Sport

Coates faces huge challenges as boss of UKA – but she has started on the front foot

Joanna Coates may only have been in charge of UK Athletics since February, but already she looks determined to overhaul the entire ethos of the governing body in a big way.

Confidence in the organisation has been consistently eroded by a succession of scandals, misjudgements, and resignations, prompting Coates to dub her new position as UK Athletics Chief Executive as “the toughest role in British sport.”

Yet the former head of England Netball, who left the organisation in August last year, is in no mood to shirk her responsibilities as she attempts to turn the sport around.

In the first major decision of her premiership, Coates has confirmed that UKA are to hand over to UK Anti-Doping an internal report – produced in 2015 – which concerned the relationship between Mo Farah and his now disgraced former coach Alberto Salazar.

UKAD had previously released a statement “remind[ing] UKA that they are bound by the National Anti-Doping Policy.”

This is a positive start, and potentially the first step towards rebuilding a governing body brought to its knees by gross mismanagement over recent years – but there are plenty more hurdles for the organisation to overcome.

The first of these is the independent review launched by UK Sport which will scrutinise the “strategy, leadership, governance, operation, culture and connectivity of UK Athletics”.

With UKA having been allocated £26.9m in funding for the Tokyo 2020 Olympic cycle, the review may result in funding cuts should the governing body fall foul of the standards set by UK Sport.

Coates, however, has welcomed the report, which is headed by the former Secretary for the Department for Culture, Media and Sport, Dame Sue Street.

“It gives us a great platform to make some of this change because it gives you extra gravitas,” Coates said. “It’s a great thing for a CEO to have […] we [now] have an opportunity to write a strategy and a plan based on very clear behaviours.”

The second challenge is the financial predicament of UKA. The organisation’s cash reserves sit at a ten-year low of £2.8m, with contributory factors including their 500k tax bill from HMRC after failing to pay tax on its Nike kit deal, as well as the hosting of the Athletics World Cup in 2018, which is believed to have cost UKA close to £2m.

The third obstacle to negotiate is the lack of confidence held by athletes and coaches in UKA. In the run-up to the Doha World Championships, selectors not only had the discretion to reject World Athletics’ invitations to athletes who had obtained the IAAF standard, but could also send athletes who had fallen short of the qualifying mark.

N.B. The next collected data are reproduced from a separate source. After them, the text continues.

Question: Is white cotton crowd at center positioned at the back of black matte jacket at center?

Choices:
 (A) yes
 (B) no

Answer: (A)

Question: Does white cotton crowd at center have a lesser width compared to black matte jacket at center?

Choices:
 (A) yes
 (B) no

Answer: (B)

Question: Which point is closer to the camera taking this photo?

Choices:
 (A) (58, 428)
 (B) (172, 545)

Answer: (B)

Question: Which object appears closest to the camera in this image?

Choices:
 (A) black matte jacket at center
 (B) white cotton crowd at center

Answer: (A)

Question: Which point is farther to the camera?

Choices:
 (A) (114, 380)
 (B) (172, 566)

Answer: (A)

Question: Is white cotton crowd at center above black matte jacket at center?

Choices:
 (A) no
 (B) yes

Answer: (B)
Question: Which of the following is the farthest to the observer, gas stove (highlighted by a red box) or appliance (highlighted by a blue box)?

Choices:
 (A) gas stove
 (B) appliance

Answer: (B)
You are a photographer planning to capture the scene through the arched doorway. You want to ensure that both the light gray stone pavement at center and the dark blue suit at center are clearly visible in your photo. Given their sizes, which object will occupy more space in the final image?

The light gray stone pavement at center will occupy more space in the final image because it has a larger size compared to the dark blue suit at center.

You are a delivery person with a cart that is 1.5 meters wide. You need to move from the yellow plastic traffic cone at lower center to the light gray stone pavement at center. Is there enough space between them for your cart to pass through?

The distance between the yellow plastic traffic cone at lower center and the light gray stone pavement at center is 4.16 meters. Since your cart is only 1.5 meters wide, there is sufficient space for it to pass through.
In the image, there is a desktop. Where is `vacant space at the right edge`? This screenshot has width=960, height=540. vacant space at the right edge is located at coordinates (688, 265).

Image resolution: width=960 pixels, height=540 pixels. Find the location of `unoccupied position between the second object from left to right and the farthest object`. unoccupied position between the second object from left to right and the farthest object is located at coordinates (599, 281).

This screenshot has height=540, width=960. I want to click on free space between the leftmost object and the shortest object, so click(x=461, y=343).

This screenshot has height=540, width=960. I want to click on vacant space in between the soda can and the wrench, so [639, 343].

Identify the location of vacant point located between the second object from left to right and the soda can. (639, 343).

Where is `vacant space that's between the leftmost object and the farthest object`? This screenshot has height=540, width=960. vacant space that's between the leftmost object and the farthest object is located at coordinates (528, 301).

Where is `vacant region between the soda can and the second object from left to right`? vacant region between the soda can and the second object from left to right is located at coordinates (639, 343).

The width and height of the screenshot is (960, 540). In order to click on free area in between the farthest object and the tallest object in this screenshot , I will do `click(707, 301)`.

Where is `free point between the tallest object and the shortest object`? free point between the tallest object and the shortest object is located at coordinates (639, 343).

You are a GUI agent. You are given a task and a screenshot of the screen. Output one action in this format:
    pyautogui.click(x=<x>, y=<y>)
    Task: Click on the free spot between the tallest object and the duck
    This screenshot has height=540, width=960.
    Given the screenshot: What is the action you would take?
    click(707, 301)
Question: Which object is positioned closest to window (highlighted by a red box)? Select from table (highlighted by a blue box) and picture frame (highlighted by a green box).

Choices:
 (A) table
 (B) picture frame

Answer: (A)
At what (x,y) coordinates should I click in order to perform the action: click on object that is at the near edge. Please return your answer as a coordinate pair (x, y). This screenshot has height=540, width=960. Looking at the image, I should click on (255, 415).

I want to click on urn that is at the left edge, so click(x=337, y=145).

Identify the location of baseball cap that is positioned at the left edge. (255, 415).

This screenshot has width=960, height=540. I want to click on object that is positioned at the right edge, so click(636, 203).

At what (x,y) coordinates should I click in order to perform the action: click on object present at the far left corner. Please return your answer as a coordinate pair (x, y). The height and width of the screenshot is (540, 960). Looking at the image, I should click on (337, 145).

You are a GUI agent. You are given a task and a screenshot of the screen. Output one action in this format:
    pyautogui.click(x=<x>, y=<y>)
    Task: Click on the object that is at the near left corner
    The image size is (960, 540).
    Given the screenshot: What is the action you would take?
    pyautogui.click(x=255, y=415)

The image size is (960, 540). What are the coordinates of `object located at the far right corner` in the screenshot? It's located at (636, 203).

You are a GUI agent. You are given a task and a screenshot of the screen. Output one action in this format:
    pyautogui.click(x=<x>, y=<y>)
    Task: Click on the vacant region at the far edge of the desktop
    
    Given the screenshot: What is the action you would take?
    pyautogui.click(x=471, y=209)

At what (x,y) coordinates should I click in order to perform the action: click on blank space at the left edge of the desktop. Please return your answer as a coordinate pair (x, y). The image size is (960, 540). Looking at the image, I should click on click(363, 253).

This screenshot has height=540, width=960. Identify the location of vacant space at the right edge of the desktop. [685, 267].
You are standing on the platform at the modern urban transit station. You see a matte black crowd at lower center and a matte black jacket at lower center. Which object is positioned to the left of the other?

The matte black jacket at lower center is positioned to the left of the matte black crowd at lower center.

The policy appeared to be guided by a narrow focus of winning medals rather than developing athletes and exposing them to world-class competitors.

Scottish Athletics too have voiced their concerns about the governance of UKA, with chairman Ian Beattie and chief executive Mark Munro suggesting in a letter to UKA that the relentless pursuit of medals has come at the cost of ethics and sensibility.

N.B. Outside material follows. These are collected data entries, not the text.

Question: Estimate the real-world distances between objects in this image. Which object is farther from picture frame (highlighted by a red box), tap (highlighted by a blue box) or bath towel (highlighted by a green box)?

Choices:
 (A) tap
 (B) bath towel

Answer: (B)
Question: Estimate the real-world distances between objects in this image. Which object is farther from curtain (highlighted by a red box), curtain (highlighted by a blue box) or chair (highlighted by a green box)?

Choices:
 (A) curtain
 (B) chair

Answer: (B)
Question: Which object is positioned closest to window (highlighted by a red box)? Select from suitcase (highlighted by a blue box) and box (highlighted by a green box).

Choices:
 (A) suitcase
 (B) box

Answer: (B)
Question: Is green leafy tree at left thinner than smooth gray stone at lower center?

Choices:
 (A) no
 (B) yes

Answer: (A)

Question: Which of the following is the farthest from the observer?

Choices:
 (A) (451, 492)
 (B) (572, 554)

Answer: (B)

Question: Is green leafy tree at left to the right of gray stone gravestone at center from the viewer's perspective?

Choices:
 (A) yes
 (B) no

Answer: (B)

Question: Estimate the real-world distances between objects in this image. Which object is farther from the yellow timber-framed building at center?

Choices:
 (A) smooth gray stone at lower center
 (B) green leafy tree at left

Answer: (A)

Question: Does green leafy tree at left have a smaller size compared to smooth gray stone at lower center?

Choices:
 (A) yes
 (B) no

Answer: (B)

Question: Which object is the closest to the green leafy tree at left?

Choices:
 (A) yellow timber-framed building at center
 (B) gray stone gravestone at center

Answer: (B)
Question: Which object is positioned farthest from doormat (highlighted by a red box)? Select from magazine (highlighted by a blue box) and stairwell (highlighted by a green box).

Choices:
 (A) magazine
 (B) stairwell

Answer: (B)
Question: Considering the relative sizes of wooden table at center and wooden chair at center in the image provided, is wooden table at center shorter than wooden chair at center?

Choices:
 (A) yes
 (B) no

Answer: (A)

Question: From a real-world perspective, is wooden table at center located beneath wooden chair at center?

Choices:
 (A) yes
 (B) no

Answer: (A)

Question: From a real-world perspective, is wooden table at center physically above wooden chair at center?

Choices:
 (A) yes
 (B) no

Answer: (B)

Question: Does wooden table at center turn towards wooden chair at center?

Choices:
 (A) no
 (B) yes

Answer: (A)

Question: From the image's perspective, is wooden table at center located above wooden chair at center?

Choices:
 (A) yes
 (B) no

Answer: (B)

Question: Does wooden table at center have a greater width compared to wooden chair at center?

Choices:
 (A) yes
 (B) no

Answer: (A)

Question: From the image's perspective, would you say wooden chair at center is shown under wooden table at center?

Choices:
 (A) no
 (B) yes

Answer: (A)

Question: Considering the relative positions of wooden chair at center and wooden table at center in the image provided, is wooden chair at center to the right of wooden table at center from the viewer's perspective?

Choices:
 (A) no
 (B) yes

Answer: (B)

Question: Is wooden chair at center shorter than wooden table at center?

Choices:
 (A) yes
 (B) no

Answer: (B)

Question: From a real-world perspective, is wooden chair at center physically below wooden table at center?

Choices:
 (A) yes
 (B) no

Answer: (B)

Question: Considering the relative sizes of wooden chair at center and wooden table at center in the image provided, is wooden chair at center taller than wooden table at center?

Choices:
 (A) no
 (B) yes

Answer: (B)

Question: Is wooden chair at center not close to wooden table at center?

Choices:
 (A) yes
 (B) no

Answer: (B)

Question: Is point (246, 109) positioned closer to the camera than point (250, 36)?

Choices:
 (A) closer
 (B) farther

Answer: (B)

One section of the letter read that there is “a lack of trust in the decision-making processes of UKA by the whole athletics community, particularly around athlete high-performance funding.”

From a broader perspective, the centralisation of the sport in Loughborough has courted disaffection.

Coaches, the vast majority of whom are unpaid volunteers, are often powerless as the athletes they have guided from a young age switch to National Performance Coaches at the high-performance centre, denying them the opportunity to coach an athlete to their fullest potential.

There is little Coates can do about this in the short-term of course, but such a predicament epitomises the simmering discontent evident in the wider athletics community throughout the UK.

The signs from Coates, however, suggest she wants to foster a fresh outlook on athletics in Britain at a time when it is needed most.

“I think the organisation, going forward, needs much stronger leadership,” she said. “I also think across the entire executive, and each of the directorates, the sport needs to work closer. The CEO needs to have a greater understanding of what is happening in the business.”

What is clear from Coates’s early statements, though, is that she wants to build a strong relationship with athletics participants at all levels – and evolving the ethos of the sport is what will rebuild trust and help UKA recover from a traumatic series of setbacks.

“Performance cannot dictate a business,” she said. “That is how I feel. Major decisions should be made at an executive level and people should understand what is happening in their business.

“We will be reviewing the entire organisation and seeing if people are fit for purpose to drive this business forward. 

“Under my tenure, I do not want medals at all costs.”

Such an outlook in years gone by may have been dismissed as defeatist or unambitious, but there is a sense that it is the right time for a new perspective.

Coates will need time and support to help UKA recover its fortunes; with these, she surely stands a better chance than many of her predecessors.